What you are asked to do
Up to and including the line holding "-153,7 +153,7 @@", write out the data exactly from its first line, but not the pictures.

Given data
+ + + +

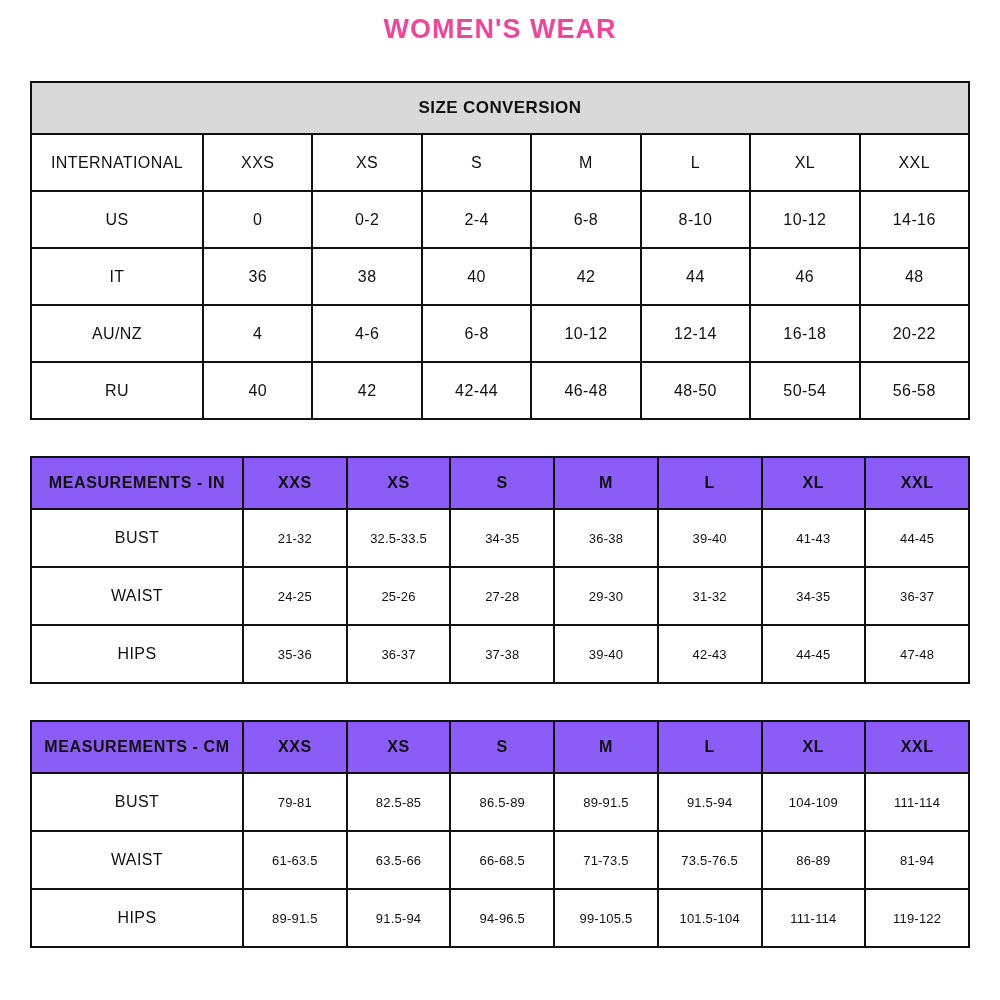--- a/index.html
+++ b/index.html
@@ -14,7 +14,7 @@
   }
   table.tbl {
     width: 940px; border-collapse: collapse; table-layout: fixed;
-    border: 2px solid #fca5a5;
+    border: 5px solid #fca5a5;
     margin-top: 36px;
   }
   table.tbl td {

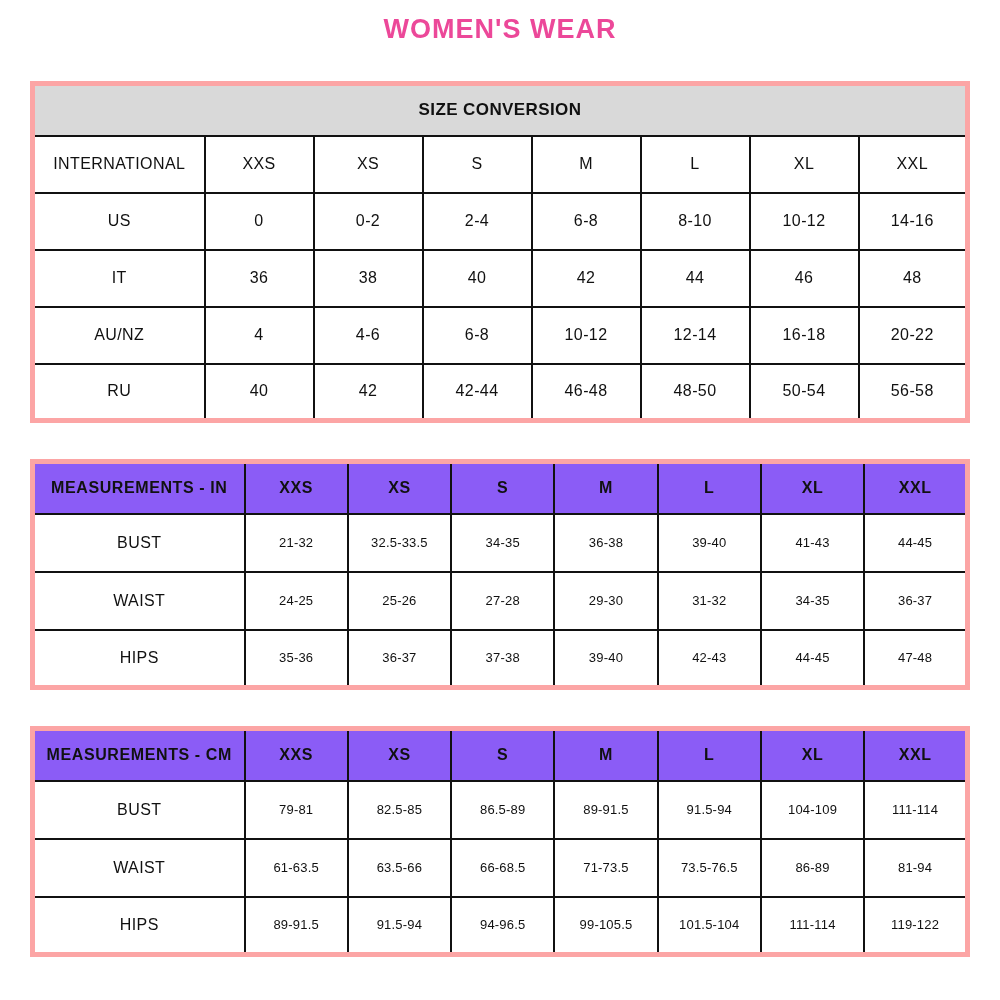--- a/index.html
+++ b/index.html
@@ -153,7 +153,7 @@
         <td class="v">24-25</td>
         <td class="v">25-26</td>
         <td class="v">27-28</td>
-        <td class="v">29-30</td>
+        <td class="v">54-30</td>
         <td class="v">31-32</td>
         <td class="v">34-35</td>
         <td class="v">36-37</td>

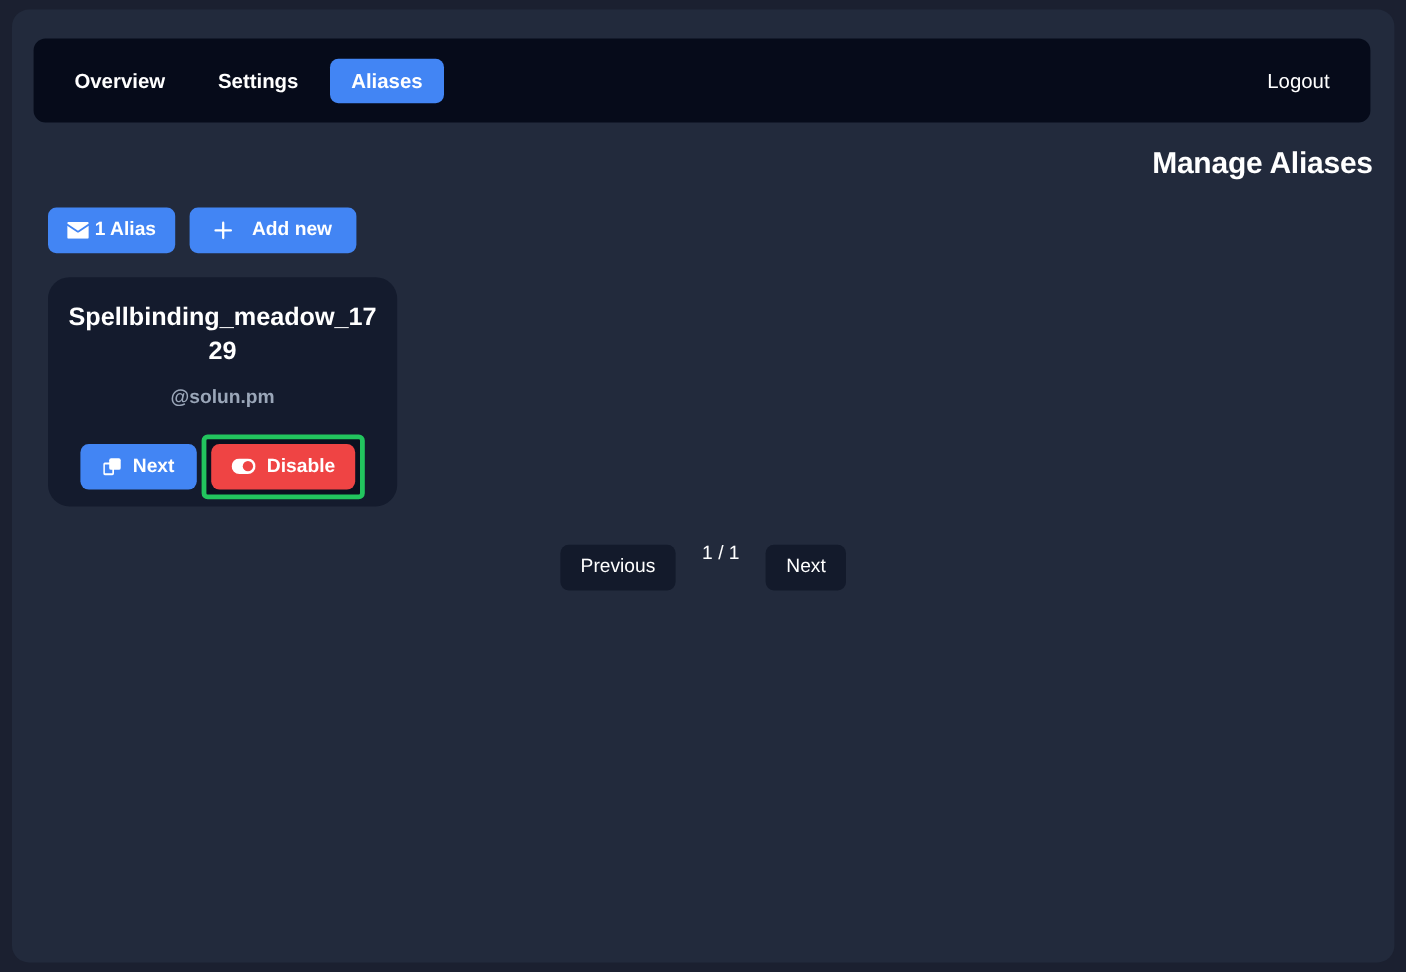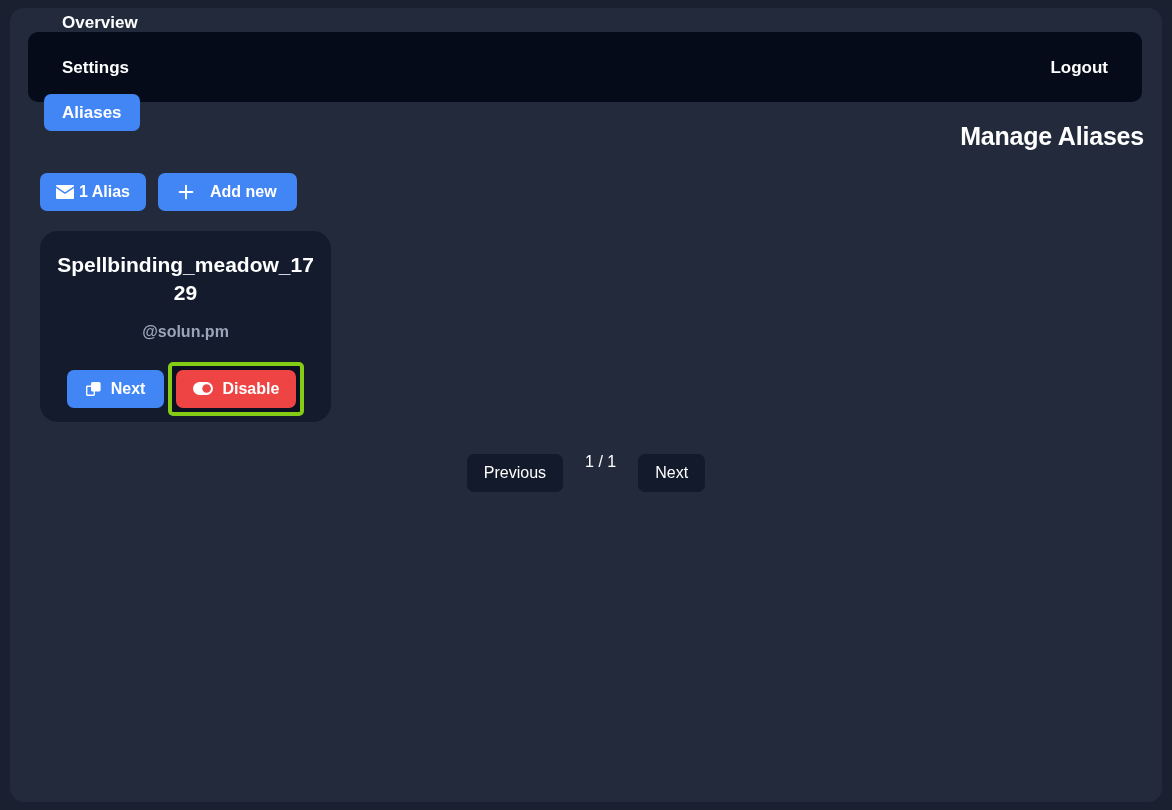--- a/index.html
+++ b/index.html
@@ -46,9 +46,8 @@
 
   .nav-left {
     display: flex;
-    align-items: flex-start;
+    align-items: flex-end;
     gap: 8px;
-    flex-direction: column;
   }
 
   .nav-item {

+ + + +

Your solution
--- a/index.html
+++ b/index.html
@@ -14,7 +14,7 @@
   }
   table.tbl {
     width: 940px; border-collapse: collapse; table-layout: fixed;
-    border: 2px solid #fca5a5;
+    border: 5px solid #fca5a5;
     margin-top: 36px;
   }
   table.tbl td {

--- a/index.html
+++ b/index.html
@@ -153,7 +153,7 @@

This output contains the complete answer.